Le 9 mai 2026, la préfecture de police de Paris a interdit une manifestation organisée par le Comité du 9 Mai, un groupe d'extrême droite, en raison de risques
Le 9 mai 2026, la préfecture de police de Paris a interdit une manifestation organisée par le Comité du 9 Mai, un groupe d'extrême droite, en raison de risques de violences potentielles. Cette décision fait suite à des incidents précédents, notamment la mort du militant nationaliste Quentin Deranque à Lyon en février 2026 et des saluts nazis observés lors d'une manifestation de ce même comité en 2025. Ces éléments ont conduit les autorités à redoubler de vigilance face à ces rassemblements, qui suscitent des inquiétudes quant à la sécurité publique.
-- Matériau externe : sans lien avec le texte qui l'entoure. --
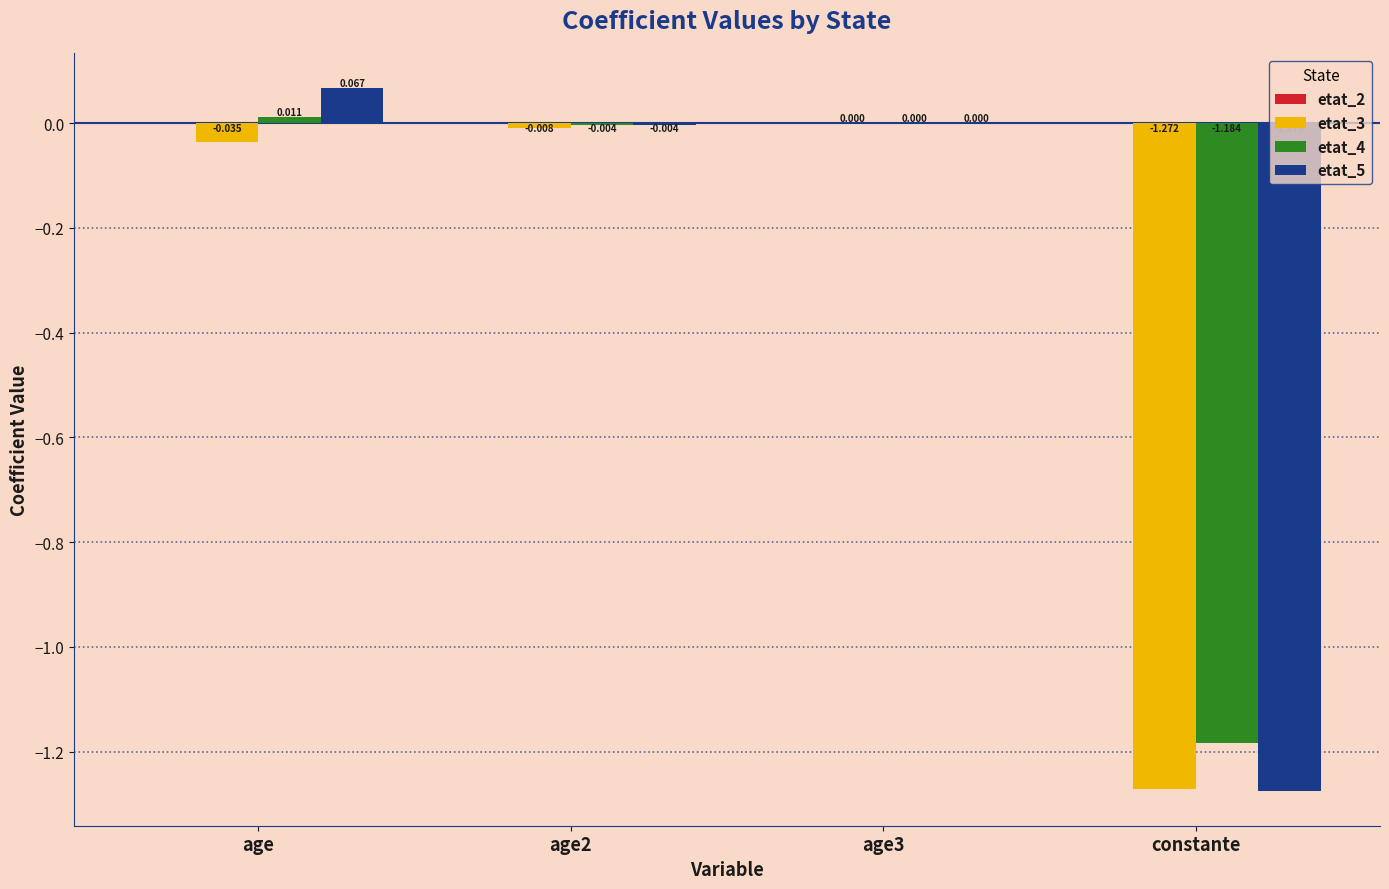

The etat_3 series shows 0.0 at age3. True or false?

True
Malgré cette interdiction, des sympathisants du Comité ont décidé de tenir un rassemblement à Paris. Selon des informations rapportées par Le Figaro, neuf individus liés à des mouvements d'ultradroite ont été interpellés dans le quartier Saint-Michel, un secteur proche du lieu prévu pour le départ de la manifestation. Ces interpellations ont été effectuées en raison de la possession d'armes blanches, dont des couteaux, ainsi que de matraques et de gants coqués. Les personnes arrêtées ont été placées en garde à vue pour "participation à un groupement en vue de commettre des violences ou des dégradations", a indiqué la Préfecture de police.
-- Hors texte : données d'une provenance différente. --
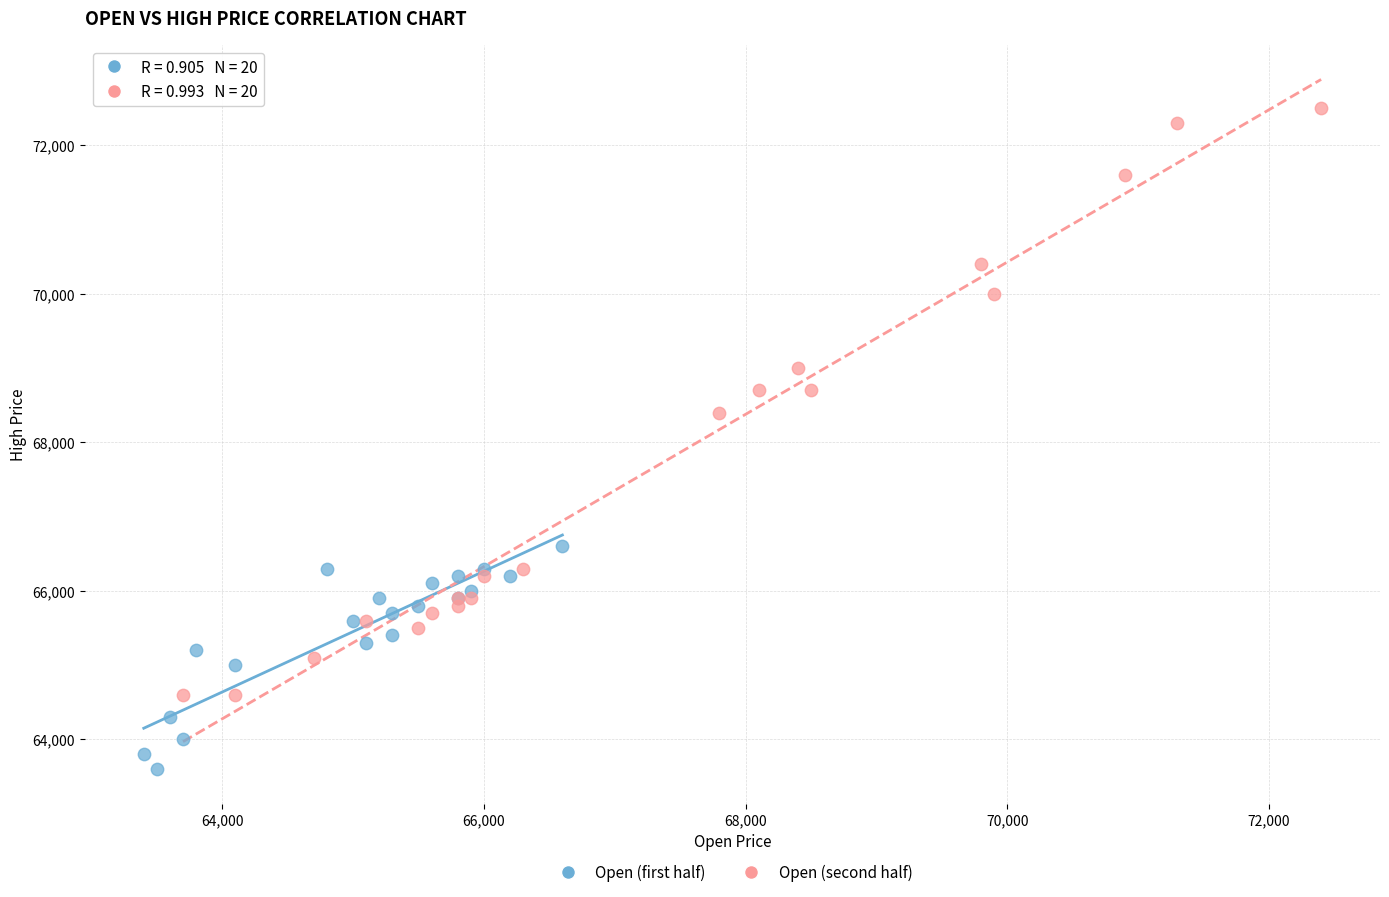

Which series reaches the minimum Y coordinate?

Open (first half)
Cette situation soulève des questions sur la montée des tensions entre différents groupes politiques en France, en particulier entre les mouvements d'extrême droite et les contre-manifestations antifascistes. Le climat politique actuel est marqué par une polarisation croissante, qui se traduit parfois par des confrontations violentes dans la rue. Les autorités, conscientes de ces risques, ont renforcé leur dispositif de sécurité lors des événements sensibles, notamment ceux impliquant des groupes aux idéologies radicales.
Le fait que ces militants aient été interpellés alors même que la manifestation était interdite témoigne de la détermination de certains groupes à poursuivre leurs actions, malgré les décisions judiciaires. Le tribunal administratif avait certes rejeté la demande d'annulation de l'interdiction, mais cela n'a pas dissuadé les sympathisants de se rassembler, ce qui pose la question de l'impact des décisions judiciaires sur le comportement des groupes radicaux.
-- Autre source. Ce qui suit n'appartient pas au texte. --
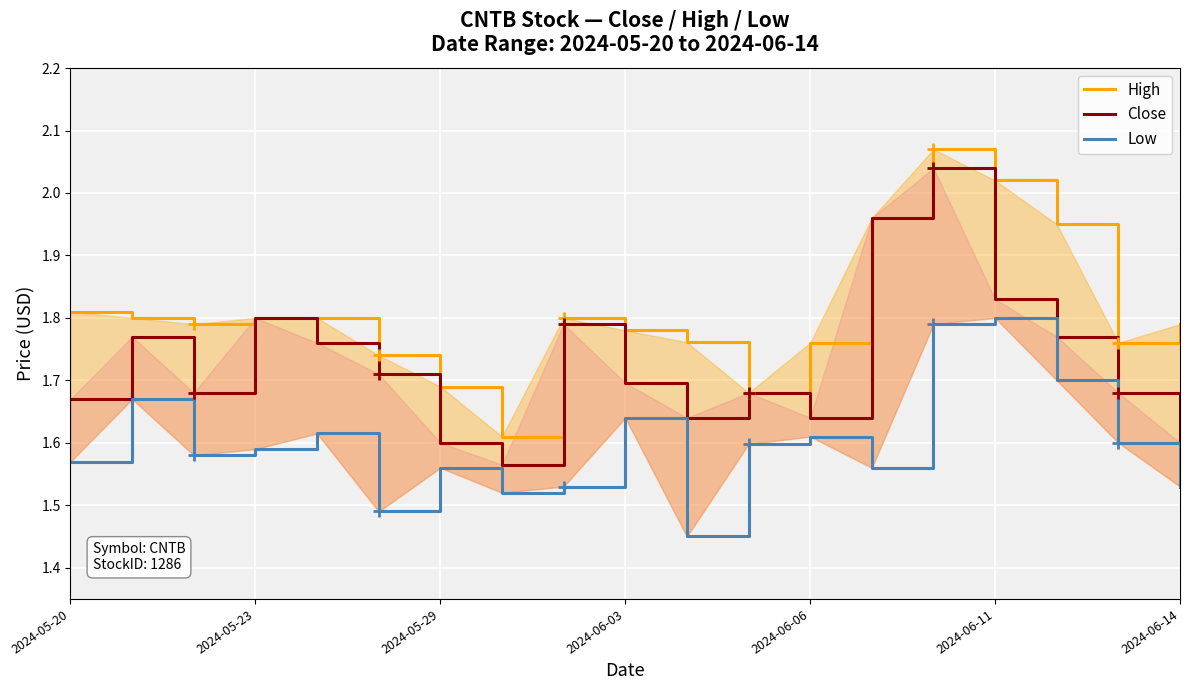

Reading right to left, what are all the values shown in this chart?

High: 1.8	1.8	2.0	2.0	2.1	2.0	1.8	1.7	1.8	1.8	1.8	1.6	1.7	1.7	1.8	1.8	1.8	1.8	1.8
Close: 1.6	1.7	1.8	1.8	2.0	2.0	1.6	1.7	1.6	1.7	1.8	1.6	1.6	1.7	1.8	1.8	1.7	1.8	1.7
Low: 1.5	1.6	1.7	1.8	1.8	1.6	1.6	1.6	1.5	1.6	1.5	1.5	1.6	1.5	1.6	1.6	1.6	1.7	1.6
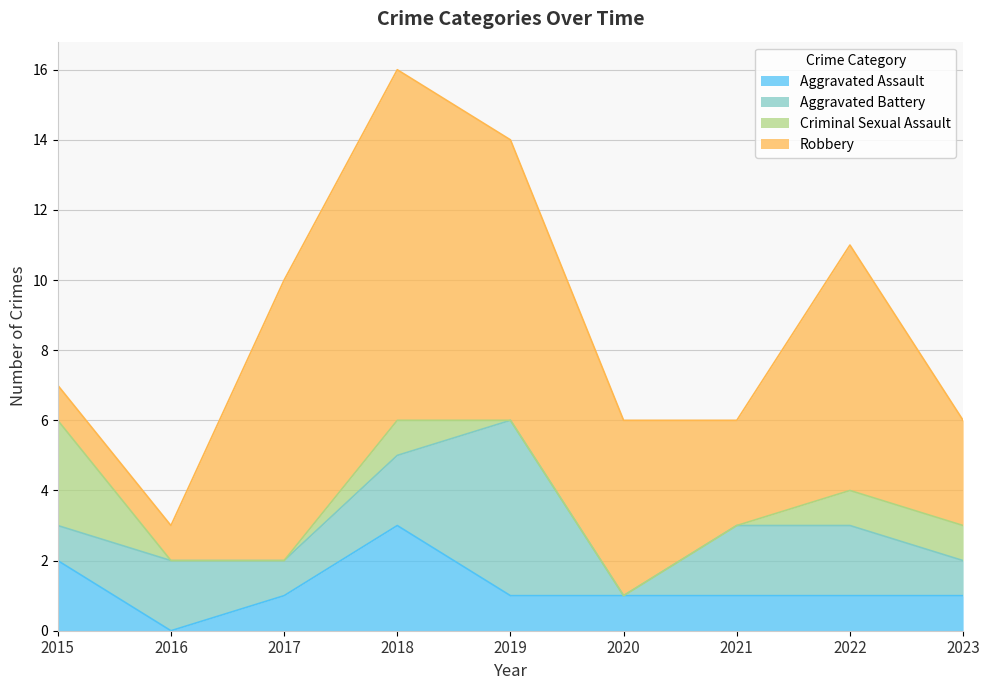

What is the spread (max minus min) of values at 2020?

5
Les manifestations de l'extrême droite en France ne sont pas nouvelles. Elles s'inscrivent dans un contexte historique où des groupes similaires ont souvent cherché à revendiquer leur place dans le débat public, souvent en s'appuyant sur des symboles et des discours qui peuvent provoquer des réactions vives. L'interdiction de ces rassemblements par les autorités vise à prévenir des incidents violents et à protéger l'ordre public. Cependant, cette approche préventive ne semble pas toujours suffisante pour dissuader les militants de se rassembler.
Le rôle des réseaux sociaux dans l'organisation de ces manifestations est également à considérer. Dans un contexte où l'information circule rapidement, même les interdictions officielles peuvent être contournées grâce à des canaux de communication alternatifs. Cela soulève des questions sur la régulation des discours et des actions en ligne, et sur la manière dont les autorités peuvent anticiper et répondre à ces défis.
En conclusion, les interpellations de militants d'ultradroite à Paris illustrent les tensions persistantes dans le paysage politique français, marqué par la radicalisation et la contestation. Alors que les autorités tentent de maintenir l'ordre public, les groupes d'extrême droite continuent de chercher des moyens de s'exprimer, parfois au mépris des décisions judiciaires. La situation appelle à une réflexion plus large sur les moyens de garantir la sécurité tout en respectant les droits de réunion et d'expression. Les semaines à venir pourraient être déterminantes pour la gestion de ces mouvements et pour l'équilibre fragile entre sécurité et liberté en France.